Return the portion of the biography of Carolyn Farquhar Ulrich from "Carolyn Farquhar Ulrich" to "for one year.", copied word for word.

§ **Exercise passage**

○ ○ ○

American librarian (1881–1969)

Carolyn Farquhar Ulrich (August 16, 1880 – November 22, 1969) was an American librarian. She created the Ulrich's Periodicals Directory in 1932.

==Early life and education==
Ulrich was born in Oakland, California, on August 16, 1880 to parents Lina Linck (Hartman) and Rudolph Ulrich. Her family later moved to New York and she enrolled in the Pratt Institute for one year.

==Career==
Ulrich began working as assistant in the Brooklyn Public Library in 1906, with no formal library training. As a result, she attended the Albany Summer Library School during the summer of 1907 and remained an assistant at the Brooklyn library until 1912. In 1913 she became "first assistant," a position she held until 1917. In 1914, Marian Cutter and Ulrich travelled to Newfoundland and Labrador, Canada to help with the Grenfell Mission. They helped catalogue books and establish travelling libraries. Ulrich returned to the Pratt Institute to earn her certification in library studies. After graduating in 1918, she joined the staff at Bridgeport Public Library in Connecticut where she worked to develop travelling libraries to serve factory workers. In 1922, she was appointed chief of the periodicals division of the New York Public Library's Main Branch.

In 1932, as chief of the periodicals division of the New York Public Library, Ulrich published the Periodicals Directory: A Classified Guide to a Selected List of Current Periodicals Foreign and Domestic. This was the beginning of Ulrich's Periodicals Directory. She later Chaired the American Library Association (ALA) Periodicals Section and Join Committee on Standardization of Periodicals. In 1936, Ulrich was appointed to represent the American Standards Association on the International Standards Association Committee 46 on Documentation.

She died on November 22, 1969.

==Publications==
In 1943, Ulrich and Karl Küp published "Books and Printing, a Selected list of Periodicals, 1800-1942." In 1946, she published "The Little Magazine, A History and a Bibliography" with Frederick J. Hoffman and Charles Allen.

○ ○ ○

§ **Extracted entries**
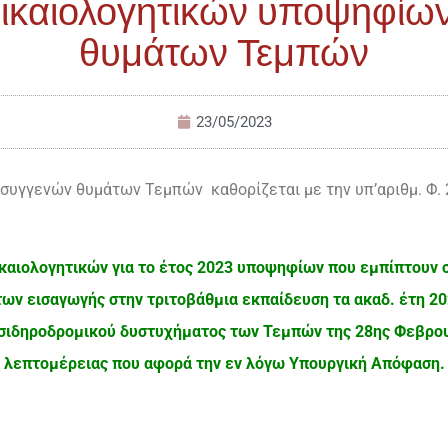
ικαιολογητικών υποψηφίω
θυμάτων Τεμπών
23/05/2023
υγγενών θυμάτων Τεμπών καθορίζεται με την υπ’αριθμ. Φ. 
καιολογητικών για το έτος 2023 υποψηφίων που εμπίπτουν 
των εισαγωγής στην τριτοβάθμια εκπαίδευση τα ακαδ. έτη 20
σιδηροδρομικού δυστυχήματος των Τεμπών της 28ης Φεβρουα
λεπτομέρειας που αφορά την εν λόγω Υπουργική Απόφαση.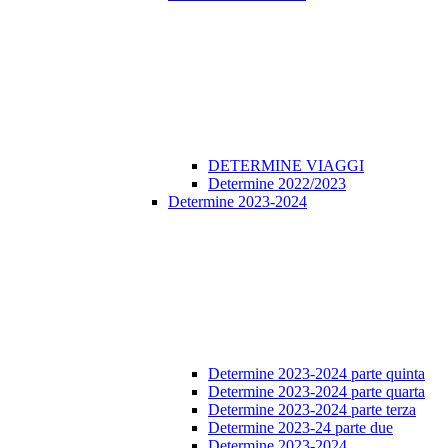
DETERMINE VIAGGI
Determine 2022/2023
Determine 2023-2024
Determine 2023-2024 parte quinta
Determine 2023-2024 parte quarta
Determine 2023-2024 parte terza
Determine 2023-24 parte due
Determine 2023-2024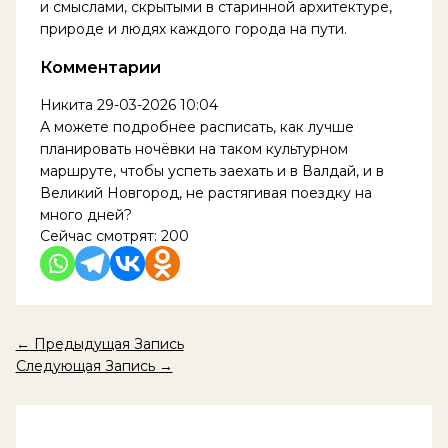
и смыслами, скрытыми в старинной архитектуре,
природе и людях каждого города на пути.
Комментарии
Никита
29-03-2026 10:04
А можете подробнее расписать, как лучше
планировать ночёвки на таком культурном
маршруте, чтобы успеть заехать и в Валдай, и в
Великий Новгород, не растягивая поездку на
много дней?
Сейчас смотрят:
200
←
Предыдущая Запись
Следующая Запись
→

○ ○ ○

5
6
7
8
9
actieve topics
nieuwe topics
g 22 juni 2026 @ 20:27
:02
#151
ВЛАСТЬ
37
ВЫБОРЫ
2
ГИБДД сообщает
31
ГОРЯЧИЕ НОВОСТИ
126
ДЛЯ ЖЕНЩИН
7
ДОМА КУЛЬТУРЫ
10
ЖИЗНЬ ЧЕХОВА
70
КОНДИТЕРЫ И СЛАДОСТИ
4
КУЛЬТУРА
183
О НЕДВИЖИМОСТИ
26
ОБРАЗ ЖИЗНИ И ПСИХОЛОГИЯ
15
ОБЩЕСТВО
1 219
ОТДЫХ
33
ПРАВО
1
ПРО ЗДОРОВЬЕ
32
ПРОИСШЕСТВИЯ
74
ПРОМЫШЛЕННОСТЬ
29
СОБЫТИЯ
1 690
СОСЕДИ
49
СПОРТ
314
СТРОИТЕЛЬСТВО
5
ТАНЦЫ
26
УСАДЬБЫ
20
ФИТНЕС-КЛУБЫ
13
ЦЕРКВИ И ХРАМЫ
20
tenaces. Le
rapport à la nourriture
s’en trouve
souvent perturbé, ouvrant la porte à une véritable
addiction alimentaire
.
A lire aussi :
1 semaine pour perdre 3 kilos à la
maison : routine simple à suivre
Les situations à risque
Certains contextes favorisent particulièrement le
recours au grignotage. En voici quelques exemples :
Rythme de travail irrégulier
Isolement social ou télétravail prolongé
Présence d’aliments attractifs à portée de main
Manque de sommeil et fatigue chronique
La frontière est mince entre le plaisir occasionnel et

○ ○ ○

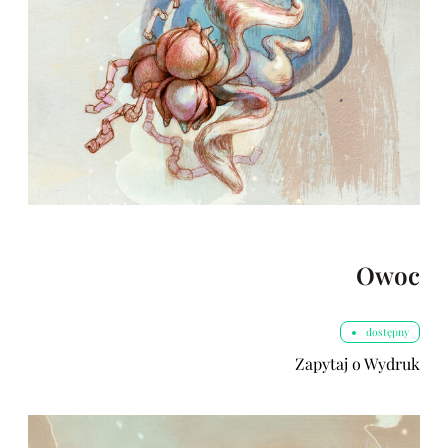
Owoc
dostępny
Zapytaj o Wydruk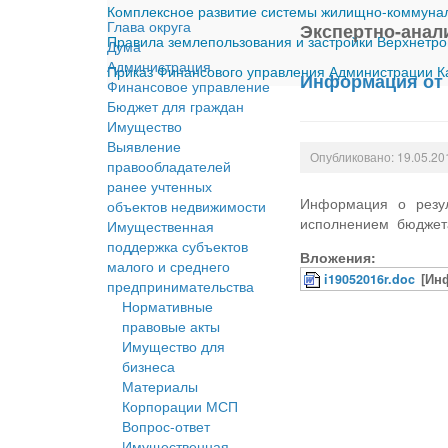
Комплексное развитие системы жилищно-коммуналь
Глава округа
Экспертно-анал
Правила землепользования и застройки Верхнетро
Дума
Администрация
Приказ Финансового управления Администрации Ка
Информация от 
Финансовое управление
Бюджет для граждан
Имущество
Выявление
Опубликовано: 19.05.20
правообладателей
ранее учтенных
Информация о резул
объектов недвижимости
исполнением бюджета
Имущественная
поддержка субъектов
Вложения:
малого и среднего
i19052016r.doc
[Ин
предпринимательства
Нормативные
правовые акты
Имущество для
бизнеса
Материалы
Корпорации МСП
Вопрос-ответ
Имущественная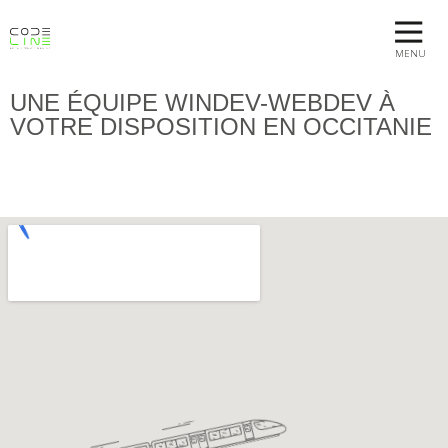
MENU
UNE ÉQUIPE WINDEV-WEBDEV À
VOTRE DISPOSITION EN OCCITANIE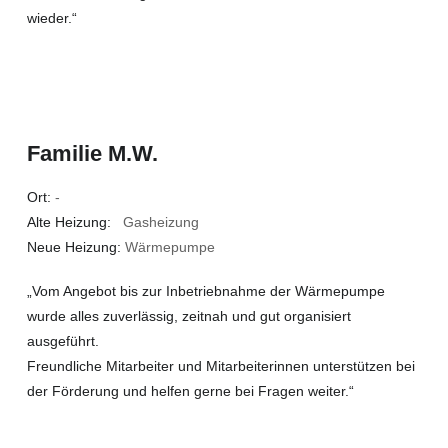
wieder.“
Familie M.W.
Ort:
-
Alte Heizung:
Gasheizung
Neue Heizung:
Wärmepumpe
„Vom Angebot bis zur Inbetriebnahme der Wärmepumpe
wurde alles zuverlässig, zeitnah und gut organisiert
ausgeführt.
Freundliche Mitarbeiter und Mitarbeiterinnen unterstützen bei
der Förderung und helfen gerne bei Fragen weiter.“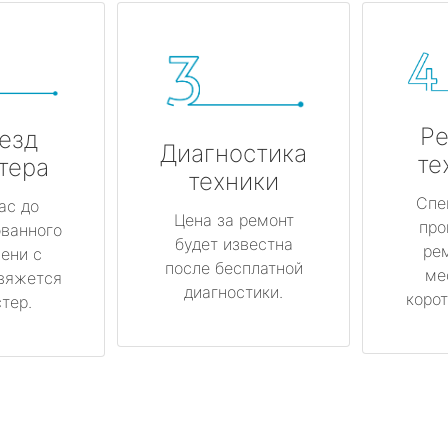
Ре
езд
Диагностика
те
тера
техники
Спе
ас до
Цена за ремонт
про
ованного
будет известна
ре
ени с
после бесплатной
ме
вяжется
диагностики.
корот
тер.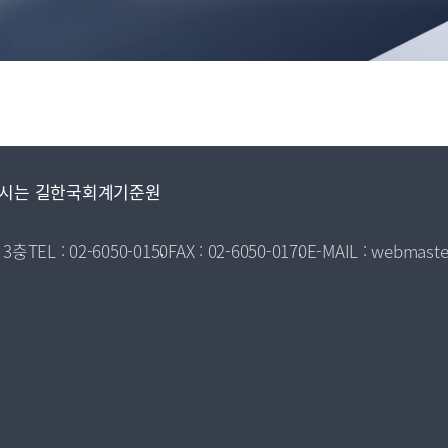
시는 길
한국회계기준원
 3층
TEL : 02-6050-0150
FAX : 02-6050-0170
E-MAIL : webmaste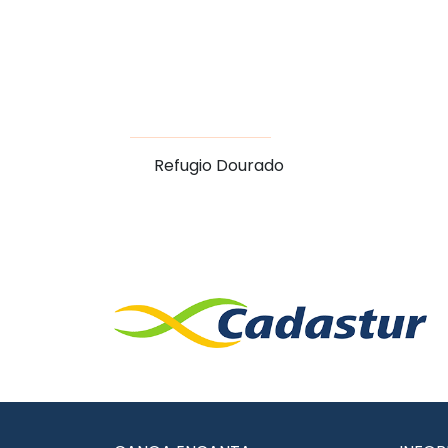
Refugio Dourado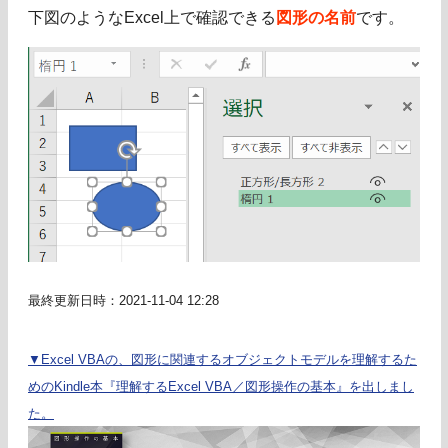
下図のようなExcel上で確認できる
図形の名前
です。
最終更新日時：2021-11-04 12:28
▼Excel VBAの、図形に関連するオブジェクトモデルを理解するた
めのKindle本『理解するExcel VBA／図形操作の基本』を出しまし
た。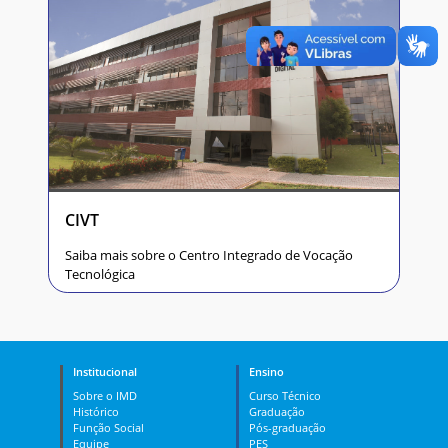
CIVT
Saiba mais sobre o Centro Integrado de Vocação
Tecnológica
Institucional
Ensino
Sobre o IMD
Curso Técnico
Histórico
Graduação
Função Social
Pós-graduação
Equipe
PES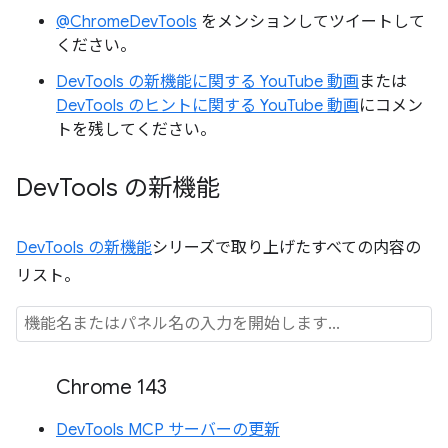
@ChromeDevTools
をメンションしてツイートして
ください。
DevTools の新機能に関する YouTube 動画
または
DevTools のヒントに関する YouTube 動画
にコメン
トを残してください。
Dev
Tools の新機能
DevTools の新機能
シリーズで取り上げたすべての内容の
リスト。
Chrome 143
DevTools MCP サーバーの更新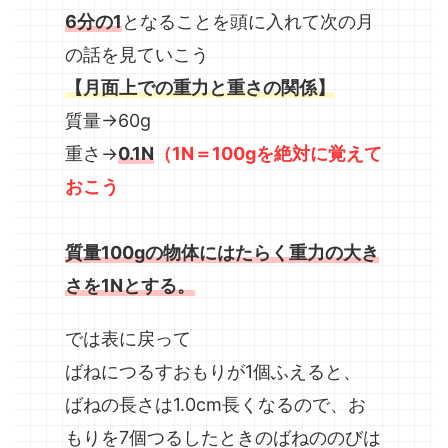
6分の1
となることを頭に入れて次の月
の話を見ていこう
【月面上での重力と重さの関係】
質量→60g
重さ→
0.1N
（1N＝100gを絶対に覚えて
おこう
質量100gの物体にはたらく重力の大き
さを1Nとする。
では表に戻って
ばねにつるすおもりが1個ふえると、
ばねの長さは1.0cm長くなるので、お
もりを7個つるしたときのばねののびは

○ ○ ○

§ **The completed task**
Carolyn Farquhar Ulrich (August 16, 1880 – November 22, 1969) was an American librarian. She created the Ulrich's Periodicals Directory in 1932.

==Early life and education==
Ulrich was born in Oakland, California, on August 16, 1880 to parents Lina Linck (Hartman) and Rudolph Ulrich. Her family later moved to New York and she enrolled in the Pratt Institute for one year.